Plage de Gigantes, Nicaragua

Le Nicaragua bénéficie d’une situation géographique et météorologique privilégiée pour le surf. La côte Pacifique est soumise aux alizés des Caraïbes qui traversent les montagnes, concentrés par une étroite bande de terre et maintenus par les différences de température entre le lac Nicaragua et l’océan. Ce phénomène crée des brises offshore du nord-est plus de 300 jours par an. Les statistiques confirment cette réalité : les vents offshore sont enregistrés 78 % du temps sur l’année, et 83 % pendant l’été. Des conditions idéales pour surfer des vagues propres et puissantes.
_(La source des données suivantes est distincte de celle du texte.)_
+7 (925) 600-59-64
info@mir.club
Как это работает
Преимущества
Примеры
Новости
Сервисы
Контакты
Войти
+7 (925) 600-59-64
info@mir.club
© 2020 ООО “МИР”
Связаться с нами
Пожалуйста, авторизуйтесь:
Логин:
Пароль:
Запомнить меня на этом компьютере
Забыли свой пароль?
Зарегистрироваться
Cloudbreak et Restaurants, Fidji

Cloudbreak, Tavarua, Fidji.

WSL

Même Cloudbreak, cette gauche emblématique qui se brise au milieu du Pacifique, bénéficie d’un vent offshore 56 % du temps sur l’année. Bien que ce chiffre soit moins élevé que sur d’autres spots, les vents dominants du sud-est, bien que techniquement pas toujours offshore, offrent des conditions propres lorsque la vague épouse la courbure du récif. Les Restaurants, situés juste au large de l’île de Tavarua, sont plus protégés et bénéficient d’une moyenne annuelle de vents offshore de 75 %.


Sainte Croix, Californie

Steamer Lane, Santa Cruz, Californie.

Getty Images

En se concentrant sur le continent américain, c’est Santa Cruz qui se distingue. Ses spots de surf les plus connus, orientés vers le sud, sont abrités par les montagnes des vents forts du nord-ouest et des brises marines qui balaient le reste de la côte californienne. L’alternance quotidienne de brises terrestres et les périodes prolongées de vents de Diablo et de Santa Ana contribuent à ces conditions favorables. Middles at Steamer Lane enregistre ainsi 65 % de statistiques offshore en moyenne sur l’année, contre seulement 16 % sur les autres côtes. La composante offshore atteint 75 % en avril. Les surfeurs de Santa Cruz ont-ils un style plus fluide que les autres ? Peut-être est-ce simplement le résultat d’une vie passée à éviter les vagues déformées par le vent.


Panama, côté Caraïbe

La partie caribéenne du Panama offre une combinaison rare de vagues constantes et de conditions propres. Les données de Surf-Forecast depuis 2006 montrent que Paunch Reef, dans la région de Boca Del Toro, bénéficie d’un vent offshore en moyenne 88 % du temps sur l’année, avec des vents d’ouest dominants. Les vents inférieurs à 30 km/h (20 mph) sont également présents 82 % du temps. Les statistiques de houle sont tout aussi impressionnantes : les vagues sont trop plates pour surfer seulement 6 % du temps, ce chiffre tombant à 1 % en hiver.


Indonésie

Kelly Slater à G-Land (Grajagan, Java Est) en Indonésie.

Jason Childs/Getty Images

La majeure partie de l’Indonésie bénéficie de saisons sèches et humides qui génèrent des vagues constantes en fonction de l’orientation de la côte. Bien sûr, l’eau chaude, la bathymétrie parfaite des récifs et la houle régulière sont importants, mais les surfeurs ne viennent pas en Indonésie pour surfer des vagues terrestres. Grajagan, à Java Est, est un excellent exemple de ce que l’archipel a à offrir, profitant des alizés dominants du sud-est pendant la saison sèche. Les statistiques de Surf-Forecast montrent que G-Land affiche une fréquence offshore de 73 % sur l’année. Pendant les trois mois de la saison sèche, ce chiffre grimpe à 97 %, presque parfaitement lisse. Même en novembre, considéré comme une période de transition, il atteint 75 %.